Mayo thinks she knows what the problem is: Popper is entirely too soft
on conjectures.
Although Popper's work is full of exhortations to put hypotheses
through the wringer, to make them "suffer in our stead in the struggle
for the survival of the fittest," the tests Popper sets out are
white-glove affairs of logical analysis. If anomalies are approached
with white gloves, it is little wonder that they seem to tell us only
that there is an error somewhere and that they are silent about its
source.
Fortunately, scientists should not only devote much effort to making
errors talk, they need to even develop a theory of inquisition, in the
form of mathematical statistics, which Mayo feels, should justify a
very large class of scientific inferences, those concerned with
"experimental knowledge," and to suggest that the rest of our business
can be justified on similar grounds.
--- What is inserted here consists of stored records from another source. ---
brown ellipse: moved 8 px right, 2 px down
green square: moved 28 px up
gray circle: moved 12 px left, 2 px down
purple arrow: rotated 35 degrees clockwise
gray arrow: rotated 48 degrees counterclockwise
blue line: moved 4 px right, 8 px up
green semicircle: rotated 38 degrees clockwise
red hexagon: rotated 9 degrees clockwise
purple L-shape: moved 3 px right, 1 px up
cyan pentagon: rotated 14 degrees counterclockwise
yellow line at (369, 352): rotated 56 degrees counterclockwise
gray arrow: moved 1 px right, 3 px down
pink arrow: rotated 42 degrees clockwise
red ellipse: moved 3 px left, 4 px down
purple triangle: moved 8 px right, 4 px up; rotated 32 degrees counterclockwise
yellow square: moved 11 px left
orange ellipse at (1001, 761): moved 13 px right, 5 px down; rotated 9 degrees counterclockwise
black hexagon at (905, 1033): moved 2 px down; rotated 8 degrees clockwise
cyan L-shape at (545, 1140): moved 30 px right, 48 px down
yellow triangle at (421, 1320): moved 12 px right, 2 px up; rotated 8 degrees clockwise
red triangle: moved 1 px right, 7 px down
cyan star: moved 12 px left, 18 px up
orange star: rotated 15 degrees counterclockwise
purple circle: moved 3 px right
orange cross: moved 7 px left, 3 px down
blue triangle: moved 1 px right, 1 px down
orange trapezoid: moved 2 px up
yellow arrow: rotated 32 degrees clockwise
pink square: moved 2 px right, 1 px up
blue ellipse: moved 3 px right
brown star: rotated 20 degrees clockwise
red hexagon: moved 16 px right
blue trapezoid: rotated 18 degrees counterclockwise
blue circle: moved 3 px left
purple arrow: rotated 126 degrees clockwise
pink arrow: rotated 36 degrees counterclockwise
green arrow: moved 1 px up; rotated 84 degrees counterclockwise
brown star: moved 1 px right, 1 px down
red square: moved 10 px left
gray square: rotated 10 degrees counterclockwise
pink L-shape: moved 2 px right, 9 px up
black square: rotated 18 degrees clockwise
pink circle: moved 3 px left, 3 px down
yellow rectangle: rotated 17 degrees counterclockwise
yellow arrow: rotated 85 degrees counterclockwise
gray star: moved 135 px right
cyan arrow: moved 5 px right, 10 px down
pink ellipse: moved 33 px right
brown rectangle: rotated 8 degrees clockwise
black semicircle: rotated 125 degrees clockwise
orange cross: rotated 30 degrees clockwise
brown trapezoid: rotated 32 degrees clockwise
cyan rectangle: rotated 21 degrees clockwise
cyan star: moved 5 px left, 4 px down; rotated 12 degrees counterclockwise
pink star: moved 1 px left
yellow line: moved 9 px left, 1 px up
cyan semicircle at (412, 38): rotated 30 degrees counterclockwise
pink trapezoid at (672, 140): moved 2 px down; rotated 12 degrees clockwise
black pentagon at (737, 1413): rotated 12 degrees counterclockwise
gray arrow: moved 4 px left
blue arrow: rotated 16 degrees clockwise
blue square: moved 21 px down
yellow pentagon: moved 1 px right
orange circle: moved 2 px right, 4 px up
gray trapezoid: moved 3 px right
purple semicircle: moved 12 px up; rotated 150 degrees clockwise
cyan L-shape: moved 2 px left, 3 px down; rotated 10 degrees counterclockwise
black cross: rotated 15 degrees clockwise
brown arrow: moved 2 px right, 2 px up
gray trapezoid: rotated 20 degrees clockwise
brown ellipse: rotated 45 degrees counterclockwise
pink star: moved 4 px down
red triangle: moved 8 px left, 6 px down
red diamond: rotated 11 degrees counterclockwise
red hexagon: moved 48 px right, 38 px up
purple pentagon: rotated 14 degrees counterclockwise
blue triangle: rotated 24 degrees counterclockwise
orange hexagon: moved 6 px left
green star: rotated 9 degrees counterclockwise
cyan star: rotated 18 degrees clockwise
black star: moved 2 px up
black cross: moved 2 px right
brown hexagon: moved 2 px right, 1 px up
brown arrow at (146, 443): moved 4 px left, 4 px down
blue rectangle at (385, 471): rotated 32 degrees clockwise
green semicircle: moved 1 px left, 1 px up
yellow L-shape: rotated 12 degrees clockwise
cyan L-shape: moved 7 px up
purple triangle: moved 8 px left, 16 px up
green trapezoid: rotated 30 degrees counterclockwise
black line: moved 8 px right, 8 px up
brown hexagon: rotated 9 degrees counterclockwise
Statistics should become a kind
of applied methodology, as well as the "continuation of experiment by
other means." Mayo's key notion is that of a severe test of a
hypothesis, one with "an overwhelmingly good chance of revealing the
presence of a specific error, if it exists --- but not otherwise". If
a severe test does not turn up the error it looks for, it's good
grounds for thinking that the error is absent.
31. As per Mayo's perspective, which of the following statements best
describes her conclusion?
a)
Error analysis is a study of the inferences of natural phenomena.
b)
A scientific inference that is thoroughly tested by other scientists
cannot be questioned.
c)
The method and justification employed to explain scientific inferences
need to be reevaluated.
d)
Good scientific theories are arrived at after considering all related
implications.
32. The author's use of David Grinspoon and Velikovsky (third para)
can be best described as
a)
premeditated
b)
illustrative
c)
contrived
d)
superfluous
33. All of the following, if true, would resonate with the viewpoint
of Mayo as discussed in the passage, except ............ ?
a)
Mathematical statistics is important as, without it, initial
hypotheses or conjectures can never be made but it should not allow
the possibility of rejecting a theory or hypothesis or conjecture.
b)
Instead of a method for infallibly or even reliably finding truths, we
need to have a host of methods for reliably finding errors.
c)
The severity of the test of a basis or hypothesis must ensure that
errors, if any, in the basis or hypothesis are thrown up; otherwise
the hypothesis is rendered acceptable.
d)
We have to become shrewd inquisitors of errors, interact with them,
simulate them (with models and computers), and amplify them.
34. Which of the following conclusions can be drawn from the passage?
a)
Inferences drawn from the use of method and justification cannot be
challenged on the basis of error analysis.
b)
In a non-ideal world, where the theories of academicians are really
put to the test, science is subject to being infallible.
c)
Error analysis is a sufficient condition to ensure the validity of
inferences and conclusions resulting from scientific experiments.
d)
Error analysis can be used to revisit inferences based on time-tested
scientific experiments and methodology.